Game: Caledea: The Epic Strategy Game
Publisher: Self-published; Vincent Milosevic, Eliot Brown
Playtime: 20-40 minutes (ten minutes per player)
Genre: Abstract conquest
Players: 2-4 (potentially more with extra sets)
What's Hot: Simple, direct gameplay with zero filler; low-priced; plenty of conflict and bloodshed; DIY effort
What's Not: Fair at best component quality; generic setting; some imbalance among certain combinations civilizations
by: Michael Barnes
Caledea is a self-published game designed by a couple of guys that wanted to do a no-fat, no-filler dice rolling conquest game. The first edition, which emerged in 2008, was sent to early adopters in repurposed pizza boxes with homemade components. Recently, they’ve upped their production quality and now they’re shipping the game in something at least a little closer to a professional package. The game retains a certain homespun quality that I think is actually kind of charming, with its hand-drawn maps, cheaply produced bingo chips, dice as unit markers, and a rulebook that assures you that they are the “official” ones. Unlike a lot of other small press publishers, however, these guys know that they’re not selling a $50 game- it’s half that, and at that price it’s great value.
Its closest competitor in terms of content, depth, and genre would be the woefully out-of-print Nexus Ops although its abstraction and ruthlessness position it near Risk albeit without that game’s specific geography. This isn’t a game that goes toe-to-toe with the big conquest games like Twilight Imperium or Runewars and those looking for a baroque, flavor-text heavy implementation of executive theme will be disappointed. Caledea is simple, direct, and at the end of the day it gets right down to business without a lot of folderol. The rules (at least the “official” ones) fit on a single sheet of folded paper and can be explained to more or less anyone in about five minutes. The game can play up to four out of the box, but extra sets could expand that number indefinitely. 20 to 40 minutes gets the job done.
Each player takes a civilization card that lists how many actions they’ll get per turn, the cost of upgrading units and buildings, and a special ability such as a bombard attack or a transport move. Each of the nine civilizations has slightly different values, so a group that has only two actions per turn might have less expensive costs across the board and one that has more actions might have to pay more to do anything. The two boards are hand-drawn maps with a grid dividing them into equal squares each having two terrain types. The civilization cards indicate which combination of terrain types is their home turf, where a player can set up a new outpost to gain a gold coin and a new infantry unit.
These territories are the immediate objectives for all players because they are the only way to earn money or field new units. Money is highly abstracted and not physically spent. If you have four coins, you can "spend" them on upgrading, building, or activating special abilities. If another player seizes control of an outpost, the aggrieved player loses a coin because the enemy has salted their fields and their fallow fields are indicated by a black marker. That’s pretty awesome.
Combat is gloriously dicey.

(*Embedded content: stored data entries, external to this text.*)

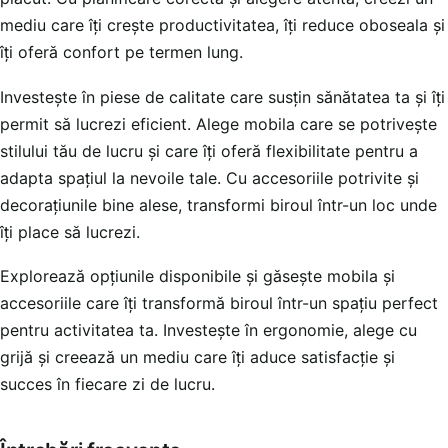
mediu care îți crește productivitatea, îți reduce oboseala și
îți oferă confort pe termen lung.
Investește în piese de calitate care susțin sănătatea ta și îți
permit să lucrezi eficient. Alege mobila care se potrivește
stilului tău de lucru și care îți oferă flexibilitate pentru a
adapta spațiul la nevoile tale. Cu accesoriile potrivite și
decorațiunile bine alese, transformi biroul într-un loc unde
îți place să lucrezi.
Explorează opțiunile disponibile și găsește mobila și
accesoriile care îți transformă biroul într-un spațiu perfect
pentru activitatea ta. Investește în ergonomie, alege cu
grijă și creează un mediu care îți aduce satisfacție și
succes în fiecare zi de lucru.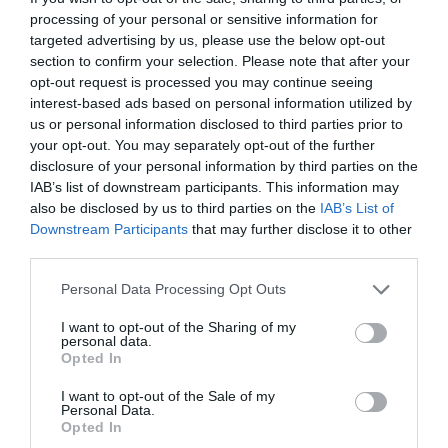
processing of your personal or sensitive information for
targeted advertising by us, please use the below opt-out
section to confirm your selection. Please note that after your
opt-out request is processed you may continue seeing
interest-based ads based on personal information utilized by
us or personal information disclosed to third parties prior to
your opt-out. You may separately opt-out of the further
disclosure of your personal information by third parties on the
IAB’s list of downstream participants. This information may
also be disclosed by us to third parties on the
IAB’s List of
Downstream Participants
that may further disclose it to other
third parties.
Personal Data Processing Opt Outs
I want to opt-out of the Sharing of my
personal data.
Opted In
Το 2021 η Ελένη Κρεμαστιώτη, είχε
I want to opt-out of the Sale of my
Personal Data.
περιγράψει μεταξύ άλλων στο Marie Claire
,
Opted In
το μοιραίο βράδυ της γυναικοκτονίας.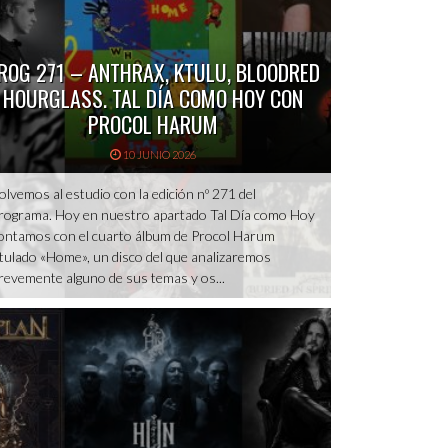
ROG 271 – ANTHRAX, KTULU, BLOODRED
HOURGLASS. TAL DÍA COMO HOY CON
PROCOL HARUM
10 JUNIO 2026
olvemos al estudio con la edición nº 271 del
rograma. Hoy en nuestro apartado Tal Día como Hoy
ontamos con el cuarto álbum de Procol Harum
itulado «Home», un disco del que analizaremos
revemente alguno de sus temas y os...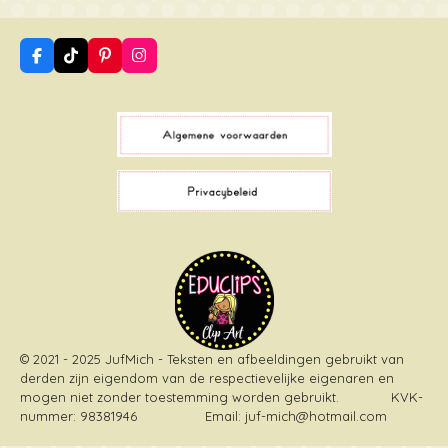
F
T
P
I
a
i
i
n
c
k
n
s
e
T
t
t
b
o
e
a
o
k
r
g
o
e
r
k
s
a
t
m
© 2021 - 2025 JufMich - Teksten en afbeeldingen gebruikt van
derden zijn eigendom van de respectievelijke eigenaren en
mogen niet zonder toestemming worden gebruikt
. KVK-
nummer: 98381946 Email: juf-mich@hotmail.com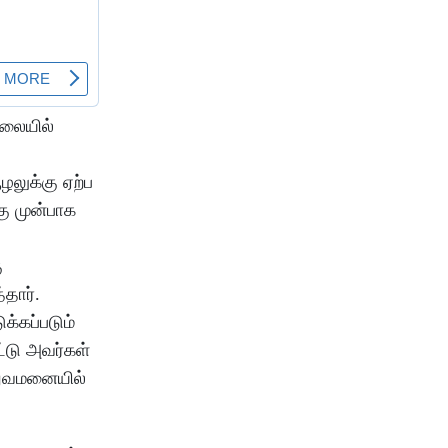
ிலையில்
ழலுக்கு ஏற்ப
கு முன்பாக
ு
தார்.
க்கப்படும்
ட்டு அவர்கள்
்துவமனையில்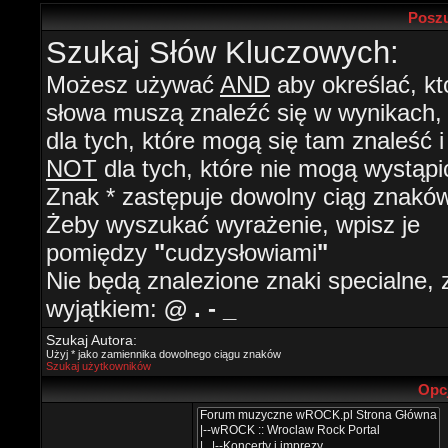
Poszu
Szukaj Słów Kluczowych:
Możesz używać
AND
aby określać, kt
słowa muszą znaleźć się w wynikach
dla tych, które mogą się tam znaleść i
NOT
dla tych, które nie mogą wystąpi
Znak * zastępuje dowolny ciąg znaków
Żeby wyszukać wyrażenie, wpisz je
pomiędzy
"
cudzysłowiami
"
Nie będą znalezione znaki specialne, 
wyjątkiem:
@ . - _
Szukaj Autora:
Użyj * jako zamiennika dowolnego ciągu znaków
Szukaj użytkowników
Opc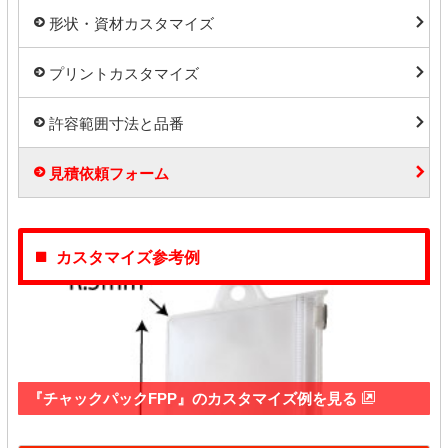
形状・資材カスタマイズ
プリントカスタマイズ
許容範囲寸法と品番
見積依頼フォーム
カスタマイズ参考例
『チャックパックFPP』のカスタマイズ例を見る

Units, represented by six-sided dice in the player’s color, can upgrade from one-die infantry up to more mobile two-dice cavalry and a three-dice general. In a battle, players pair off units and roll standard d6s with bonuses imparted to combatants for fighting on one or both of their native terrains. Defensive structures such as towers and castles also provide bonuses. It’s a simple highest die wins scheme.
There are two victory conditions. One is to simply eliminate all the other players, which happens frequently since the person who eliminates another gets extra units to compound their momentum. The other option is to complete a fortified city, meaning that the player’s capital square and all four orthogonal squares have a castle in them.